Eric, thanks for looking into this; I thought it might be a configuration issue. The setsockopt option would be the simplest way to go about this and explain to users. Specifying it in the endpoint address would be good

Hugne commented 8 years ago

what do you think about adding an optional domain suffix as"@1.0.0"?

zmq_connect(sc, "tipc://{5560,0}"); becomes: zmq_connect(sc, "tipc://{5560,0}@0.0.0");

it kind of makes sense, connect to tipc type 5560 instance 0 in domain 0.0.0.

bluca commented 8 years ago

Looks good to me, thanks! Sorry to be insistent, but please do make sure to keep the current behaviour (domain used when no @ is passed) the same :-) @somdoron any preference?

hitstergtd commented 8 years ago

Eric, That does look good. As @bluca said, so long as we default to the current behaviour when nothing is specified it will be a win-win, and then we can just amend the tests to work properly on an unconfigured host.

Hugne commented 8 years ago

1982 should solve this.

bluca commented 8 years ago

Thanks!

hitstergtd commented 8 years ago

@Hugne, Just ran numerous tests and getting to know more about TIPC in ZMQ. Works well.

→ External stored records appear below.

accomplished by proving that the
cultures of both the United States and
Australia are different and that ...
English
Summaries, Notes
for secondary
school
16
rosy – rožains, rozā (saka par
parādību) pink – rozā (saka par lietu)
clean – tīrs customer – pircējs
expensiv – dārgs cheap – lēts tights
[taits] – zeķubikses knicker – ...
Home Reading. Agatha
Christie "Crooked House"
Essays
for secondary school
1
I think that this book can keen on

Thanks again.

Although, I have to say that the official TIPC documentation on the SF site leaves much to be desired, and it would be good if they moved all their development to GitHub, IMO.

Hugne commented 8 years ago

@hitstergtd Actually all development have moved away from SF. Tipcutils have become "tipc" in th iproute2 package, and they only use SF for the mailing list and hosting the programmers guide and protocol spec afaik.

But i totally agree that the documentation leaves much to be desired..

hitstergtd commented 8 years ago

@Hugne, thanks. OK, that makes things clear.